Le délire hystérique, sous le masque de la folie, libère le refoulé, comme la conversion somatique enfouit plus profondément ce qui est exprimé sous le masque de la pathologie organique.

Pour conclure, nous voudrions faire entendre le rire silencieux de Spinoza. La légende veut que pour se distraire, Spinoza faisait se battre entre elles des araignées ou jetait des mouches dans les toiles d’araignée et éclatait de rire. Nietzsche savait-il cela ? En tous cas, lui jouait aussi sur les noms, entendait dans Spinoza-Spinne qui, en allemand, veut dire araignée.

L’araignée est bien l’animal philosophique par excellence. Comme animal, il a un rapport au corps privilégié, mais comme animal producteur de ce fil poisseux qu’il interpose, pour survivre, entre lui et le monde, il peut symboliser l’homme dans son rapport au langage. Mais il y a plus drôle encore que cette bête dont on ne peut distinguer le corps de la tête. L’araignée est un paradoxe vivant, le symbole du ventre ou du sexe féminin ou aussi bien un corps acéphale ou encore une tête avec sa chevelure comme celle de Méduse.

 

Monique BROC-LAPEYRE
Maître de conférences honoraire de philosophie
Université Pierre Mendès France, Grenoble

monique.broc@wanadoo.fr

 

[1] Cette communication a été faite dans le cadre des conférences du Groupe de Recherche sur la Philosophie et le Langage de l’Université des Sciences sociales de Grenoble, juin 1982.

[2] « On a tenté de provoquer par suggestion hypnotique l’apparition de vésicules d’herpès Ullman : « Herpes simplex and second degree brun induced under hypnosis » Amer, Journal psychiat. 103 ; 1947, 828-830. Cité in De l’Hystérie aux Pathomimies, J. CORRAZE, Dunod, 1976, p. 250.
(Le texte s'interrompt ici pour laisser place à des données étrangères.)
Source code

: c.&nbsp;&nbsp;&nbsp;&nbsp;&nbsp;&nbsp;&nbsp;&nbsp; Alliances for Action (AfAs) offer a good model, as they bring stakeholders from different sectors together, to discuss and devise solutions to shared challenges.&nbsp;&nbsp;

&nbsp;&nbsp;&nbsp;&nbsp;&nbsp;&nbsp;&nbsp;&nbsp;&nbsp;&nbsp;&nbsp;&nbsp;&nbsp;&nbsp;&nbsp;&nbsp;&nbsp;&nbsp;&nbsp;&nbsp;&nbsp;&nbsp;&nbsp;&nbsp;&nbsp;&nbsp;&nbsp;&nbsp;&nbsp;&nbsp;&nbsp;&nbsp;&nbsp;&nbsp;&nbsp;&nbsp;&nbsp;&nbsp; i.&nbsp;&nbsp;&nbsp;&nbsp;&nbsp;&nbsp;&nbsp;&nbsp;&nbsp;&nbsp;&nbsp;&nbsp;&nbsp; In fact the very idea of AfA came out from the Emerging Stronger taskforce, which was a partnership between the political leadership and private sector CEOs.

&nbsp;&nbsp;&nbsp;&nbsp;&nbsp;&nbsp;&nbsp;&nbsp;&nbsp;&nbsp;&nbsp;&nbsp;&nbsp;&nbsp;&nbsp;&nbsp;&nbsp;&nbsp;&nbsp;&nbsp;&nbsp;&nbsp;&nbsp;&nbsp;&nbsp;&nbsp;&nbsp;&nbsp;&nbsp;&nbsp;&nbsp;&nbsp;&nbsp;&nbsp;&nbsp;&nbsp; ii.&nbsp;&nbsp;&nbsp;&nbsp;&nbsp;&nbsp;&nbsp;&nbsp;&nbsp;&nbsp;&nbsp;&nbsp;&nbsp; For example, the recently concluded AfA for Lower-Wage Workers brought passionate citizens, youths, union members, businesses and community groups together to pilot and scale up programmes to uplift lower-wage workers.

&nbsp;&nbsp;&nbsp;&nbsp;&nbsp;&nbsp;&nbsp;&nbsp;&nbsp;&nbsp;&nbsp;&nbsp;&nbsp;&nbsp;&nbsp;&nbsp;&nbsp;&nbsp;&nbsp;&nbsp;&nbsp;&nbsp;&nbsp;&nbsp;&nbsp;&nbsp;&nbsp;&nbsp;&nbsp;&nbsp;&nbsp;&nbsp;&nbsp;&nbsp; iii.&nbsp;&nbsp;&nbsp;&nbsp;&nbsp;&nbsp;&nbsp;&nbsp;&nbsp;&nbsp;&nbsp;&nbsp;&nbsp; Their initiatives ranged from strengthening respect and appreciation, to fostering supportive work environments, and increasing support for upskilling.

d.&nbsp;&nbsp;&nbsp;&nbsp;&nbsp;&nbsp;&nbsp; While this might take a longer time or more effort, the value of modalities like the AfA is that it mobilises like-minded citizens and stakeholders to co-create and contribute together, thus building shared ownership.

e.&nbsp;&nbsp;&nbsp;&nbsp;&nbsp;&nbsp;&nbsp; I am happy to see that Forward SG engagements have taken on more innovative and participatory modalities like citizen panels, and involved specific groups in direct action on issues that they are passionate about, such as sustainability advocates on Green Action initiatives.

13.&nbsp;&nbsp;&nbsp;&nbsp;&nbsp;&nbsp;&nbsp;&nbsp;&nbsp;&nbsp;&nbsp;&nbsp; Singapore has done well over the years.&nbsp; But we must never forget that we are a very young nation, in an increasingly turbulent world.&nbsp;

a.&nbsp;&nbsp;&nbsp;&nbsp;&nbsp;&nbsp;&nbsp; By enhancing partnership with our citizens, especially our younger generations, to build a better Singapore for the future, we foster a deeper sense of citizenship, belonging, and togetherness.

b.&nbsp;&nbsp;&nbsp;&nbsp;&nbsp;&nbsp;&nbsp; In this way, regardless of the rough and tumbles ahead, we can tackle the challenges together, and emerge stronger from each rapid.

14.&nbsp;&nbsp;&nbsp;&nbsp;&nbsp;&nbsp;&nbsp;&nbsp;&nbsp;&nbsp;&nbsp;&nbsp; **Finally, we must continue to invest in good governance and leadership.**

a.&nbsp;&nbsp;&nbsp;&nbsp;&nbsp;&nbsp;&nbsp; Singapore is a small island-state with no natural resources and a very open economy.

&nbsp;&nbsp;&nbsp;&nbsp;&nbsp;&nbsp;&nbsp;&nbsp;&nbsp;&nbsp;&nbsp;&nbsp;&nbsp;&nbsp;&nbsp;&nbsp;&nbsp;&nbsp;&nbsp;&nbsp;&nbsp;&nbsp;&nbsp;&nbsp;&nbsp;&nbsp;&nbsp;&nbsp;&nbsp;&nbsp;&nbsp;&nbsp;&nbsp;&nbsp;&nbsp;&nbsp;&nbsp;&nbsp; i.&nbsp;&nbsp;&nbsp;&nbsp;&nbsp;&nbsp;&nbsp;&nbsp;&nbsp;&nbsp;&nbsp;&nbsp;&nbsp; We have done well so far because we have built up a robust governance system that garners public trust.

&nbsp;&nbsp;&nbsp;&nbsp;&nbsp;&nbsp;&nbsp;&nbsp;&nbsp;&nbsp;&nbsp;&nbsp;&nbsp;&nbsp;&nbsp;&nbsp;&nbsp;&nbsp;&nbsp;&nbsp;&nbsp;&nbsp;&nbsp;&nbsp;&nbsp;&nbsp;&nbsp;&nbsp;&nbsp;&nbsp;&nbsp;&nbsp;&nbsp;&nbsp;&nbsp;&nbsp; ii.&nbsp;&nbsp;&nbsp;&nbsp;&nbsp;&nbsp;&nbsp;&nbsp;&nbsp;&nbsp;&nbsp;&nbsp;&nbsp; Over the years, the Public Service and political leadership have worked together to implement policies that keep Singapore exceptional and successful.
[3] Lettre au Père. Préparatif de Noces à la campagne, Gall., Paris, p. 171

[4] Essais de Linguistique générale, chap. IV, p.79-86, éd. Minuit.

[5] G. BALLET, Revue Neurologique 1909, p.1620. Cité par Jacques CORRAZE in De L’Hystérie aux Pathomimies, Paris, Dunod, 1976, p.98.

[6] Œuvres complètes, t. III chez Delahaye, 1886-1890, p. 320-321

[7] Naissance de la Psychanalyse, Paris, PUF., 1969, p. 190.

[8] H. BELLMER, La petite anatomie de l’image, Eric LOSFELD, Paris, 1978.

[9] Folies hystériques et Psychoses dissociatives, Paris, Payot, 1981.

[10] M. SECHEHAYE, Journal d’une schizophrène, Paris, PUF. , 1950.

[11] M.M. BARNES, J. BERKE, Un voyage à travers la folie, Paris, Seuil.